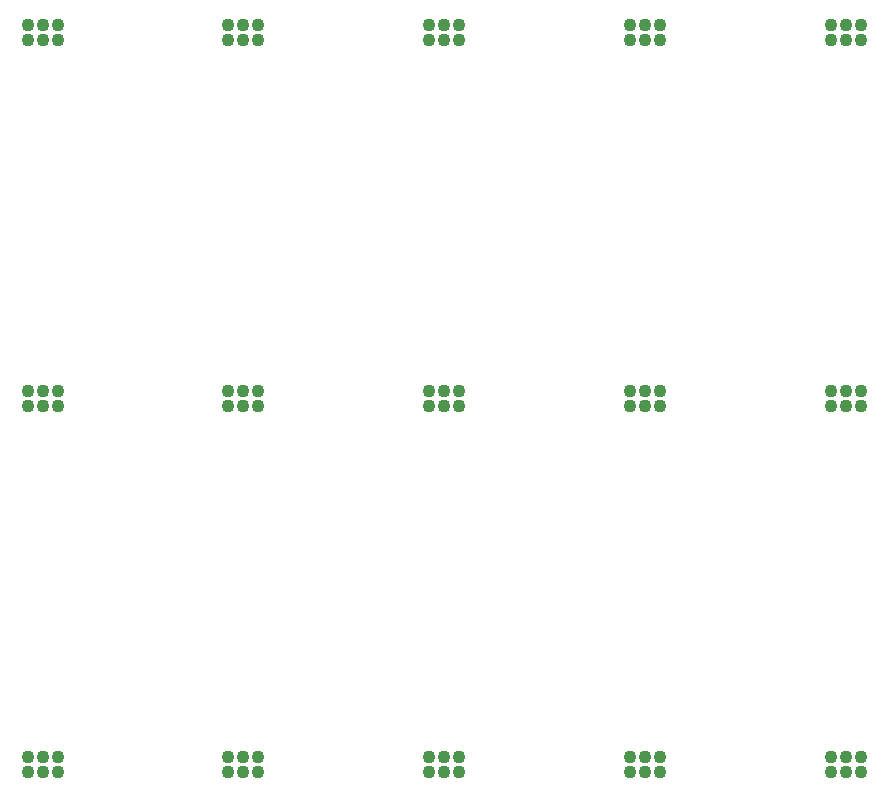
<source format=gbr>
%TF.GenerationSoftware,KiCad,Pcbnew,(7.0.0)*%
%TF.CreationDate,2023-03-26T22:08:02+02:00*%
%TF.ProjectId,PogoProbe 2030,506f676f-5072-46f6-9265-20323033302e,rev?*%
%TF.SameCoordinates,Original*%
%TF.FileFunction,Copper,L2,Bot*%
%TF.FilePolarity,Positive*%
%FSLAX46Y46*%
G04 Gerber Fmt 4.6, Leading zero omitted, Abs format (unit mm)*
G04 Created by KiCad (PCBNEW (7.0.0)) date 2023-03-26 22:08:02*
%MOMM*%
%LPD*%
G01*
G04 APERTURE LIST*
%TA.AperFunction,ComponentPad*%
%ADD10C,1.100000*%
%TD*%
G04 APERTURE END LIST*
D10*
%TO.P,REF\u002A\u002A,1*%
%TO.N,N/C*%
X181270000Y-118685000D03*
%TO.P,REF\u002A\u002A,2*%
X181270000Y-117415000D03*
%TO.P,REF\u002A\u002A,3*%
X180000000Y-118685000D03*
%TO.P,REF\u002A\u002A,4*%
X180000000Y-117415000D03*
%TO.P,REF\u002A\u002A,5*%
X178730000Y-118685000D03*
%TO.P,REF\u002A\u002A,6*%
X178730000Y-117415000D03*
%TD*%
%TO.P,REF\u002A\u002A,1*%
%TO.N,N/C*%
X181270000Y-56684999D03*
%TO.P,REF\u002A\u002A,2*%
X181270000Y-55414999D03*
%TO.P,REF\u002A\u002A,3*%
X180000000Y-56684999D03*
%TO.P,REF\u002A\u002A,4*%
X180000000Y-55414999D03*
%TO.P,REF\u002A\u002A,5*%
X178730000Y-56684999D03*
%TO.P,REF\u002A\u002A,6*%
X178730000Y-55414999D03*
%TD*%
%TO.P,REF\u002A\u002A,1*%
%TO.N,N/C*%
X181270000Y-87684999D03*
%TO.P,REF\u002A\u002A,2*%
X181270000Y-86414999D03*
%TO.P,REF\u002A\u002A,3*%
X180000000Y-87684999D03*
%TO.P,REF\u002A\u002A,4*%
X180000000Y-86414999D03*
%TO.P,REF\u002A\u002A,5*%
X178730000Y-87684999D03*
%TO.P,REF\u002A\u002A,6*%
X178730000Y-86414999D03*
%TD*%
%TO.P,REF\u002A\u002A,1*%
%TO.N,N/C*%
X164270000Y-118685000D03*
%TO.P,REF\u002A\u002A,2*%
X164270000Y-117415000D03*
%TO.P,REF\u002A\u002A,3*%
X163000000Y-118685000D03*
%TO.P,REF\u002A\u002A,4*%
X163000000Y-117415000D03*
%TO.P,REF\u002A\u002A,5*%
X161730000Y-118685000D03*
%TO.P,REF\u002A\u002A,6*%
X161730000Y-117415000D03*
%TD*%
%TO.P,REF\u002A\u002A,1*%
%TO.N,N/C*%
X164270000Y-56684999D03*
%TO.P,REF\u002A\u002A,2*%
X164270000Y-55414999D03*
%TO.P,REF\u002A\u002A,3*%
X163000000Y-56684999D03*
%TO.P,REF\u002A\u002A,4*%
X163000000Y-55414999D03*
%TO.P,REF\u002A\u002A,5*%
X161730000Y-56684999D03*
%TO.P,REF\u002A\u002A,6*%
X161730000Y-55414999D03*
%TD*%
%TO.P,REF\u002A\u002A,1*%
%TO.N,N/C*%
X164270000Y-87684999D03*
%TO.P,REF\u002A\u002A,2*%
X164270000Y-86414999D03*
%TO.P,REF\u002A\u002A,3*%
X163000000Y-87684999D03*
%TO.P,REF\u002A\u002A,4*%
X163000000Y-86414999D03*
%TO.P,REF\u002A\u002A,5*%
X161730000Y-87684999D03*
%TO.P,REF\u002A\u002A,6*%
X161730000Y-86414999D03*
%TD*%
%TO.P,REF\u002A\u002A,1*%
%TO.N,N/C*%
X147270000Y-118685000D03*
%TO.P,REF\u002A\u002A,2*%
X147270000Y-117415000D03*
%TO.P,REF\u002A\u002A,3*%
X146000000Y-118685000D03*
%TO.P,REF\u002A\u002A,4*%
X146000000Y-117415000D03*
%TO.P,REF\u002A\u002A,5*%
X144730000Y-118685000D03*
%TO.P,REF\u002A\u002A,6*%
X144730000Y-117415000D03*
%TD*%
%TO.P,REF\u002A\u002A,1*%
%TO.N,N/C*%
X147270000Y-56684999D03*
%TO.P,REF\u002A\u002A,2*%
X147270000Y-55414999D03*
%TO.P,REF\u002A\u002A,3*%
X146000000Y-56684999D03*
%TO.P,REF\u002A\u002A,4*%
X146000000Y-55414999D03*
%TO.P,REF\u002A\u002A,5*%
X144730000Y-56684999D03*
%TO.P,REF\u002A\u002A,6*%
X144730000Y-55414999D03*
%TD*%
%TO.P,REF\u002A\u002A,1*%
%TO.N,N/C*%
X147270000Y-87684999D03*
%TO.P,REF\u002A\u002A,2*%
X147270000Y-86414999D03*
%TO.P,REF\u002A\u002A,3*%
X146000000Y-87684999D03*
%TO.P,REF\u002A\u002A,4*%
X146000000Y-86414999D03*
%TO.P,REF\u002A\u002A,5*%
X144730000Y-87684999D03*
%TO.P,REF\u002A\u002A,6*%
X144730000Y-86414999D03*
%TD*%
%TO.P,REF\u002A\u002A,1*%
%TO.N,N/C*%
X130270000Y-118685000D03*
%TO.P,REF\u002A\u002A,2*%
X130270000Y-117415000D03*
%TO.P,REF\u002A\u002A,3*%
X129000000Y-118685000D03*
%TO.P,REF\u002A\u002A,4*%
X129000000Y-117415000D03*
%TO.P,REF\u002A\u002A,5*%
X127730000Y-118685000D03*
%TO.P,REF\u002A\u002A,6*%
X127730000Y-117415000D03*
%TD*%
%TO.P,REF\u002A\u002A,1*%
%TO.N,N/C*%
X130270000Y-56684999D03*
%TO.P,REF\u002A\u002A,2*%
X130270000Y-55414999D03*
%TO.P,REF\u002A\u002A,3*%
X129000000Y-56684999D03*
%TO.P,REF\u002A\u002A,4*%
X129000000Y-55414999D03*
%TO.P,REF\u002A\u002A,5*%
X127730000Y-56684999D03*
%TO.P,REF\u002A\u002A,6*%
X127730000Y-55414999D03*
%TD*%
%TO.P,REF\u002A\u002A,1*%
%TO.N,N/C*%
X130270000Y-87684999D03*
%TO.P,REF\u002A\u002A,2*%
X130270000Y-86414999D03*
%TO.P,REF\u002A\u002A,3*%
X129000000Y-87684999D03*
%TO.P,REF\u002A\u002A,4*%
X129000000Y-86414999D03*
%TO.P,REF\u002A\u002A,5*%
X127730000Y-87684999D03*
%TO.P,REF\u002A\u002A,6*%
X127730000Y-86414999D03*
%TD*%
%TO.P,REF\u002A\u002A,6*%
%TO.N,N/C*%
X110730000Y-55415000D03*
%TO.P,REF\u002A\u002A,5*%
X110730000Y-56685000D03*
%TO.P,REF\u002A\u002A,4*%
X112000000Y-55415000D03*
%TO.P,REF\u002A\u002A,3*%
X112000000Y-56685000D03*
%TO.P,REF\u002A\u002A,2*%
X113270000Y-55415000D03*
%TO.P,REF\u002A\u002A,1*%
X113270000Y-56685000D03*
%TD*%
%TO.P,REF\u002A\u002A,6*%
%TO.N,N/C*%
X110730000Y-86415000D03*
%TO.P,REF\u002A\u002A,5*%
X110730000Y-87685000D03*
%TO.P,REF\u002A\u002A,4*%
X112000000Y-86415000D03*
%TO.P,REF\u002A\u002A,3*%
X112000000Y-87685000D03*
%TO.P,REF\u002A\u002A,2*%
X113270000Y-86415000D03*
%TO.P,REF\u002A\u002A,1*%
X113270000Y-87685000D03*
%TD*%
%TO.P,REF\u002A\u002A,1*%
%TO.N,N/C*%
X113270000Y-118685001D03*
%TO.P,REF\u002A\u002A,2*%
X113270000Y-117415001D03*
%TO.P,REF\u002A\u002A,3*%
X112000000Y-118685001D03*
%TO.P,REF\u002A\u002A,4*%
X112000000Y-117415001D03*
%TO.P,REF\u002A\u002A,5*%
X110730000Y-118685001D03*
%TO.P,REF\u002A\u002A,6*%
X110730000Y-117415001D03*
%TD*%
M02*

</source>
□ □ □
_EXERCISE_
Lines containing the word "KiCad": copy every one of them from the records above.

_RESPONSE TO THIS EXERCISE_
%TF.GenerationSoftware,KiCad,Pcbnew,(7.0.0)*%
G04 Created by KiCad (PCBNEW (7.0.0)) date 2023-03-26 22:08:02*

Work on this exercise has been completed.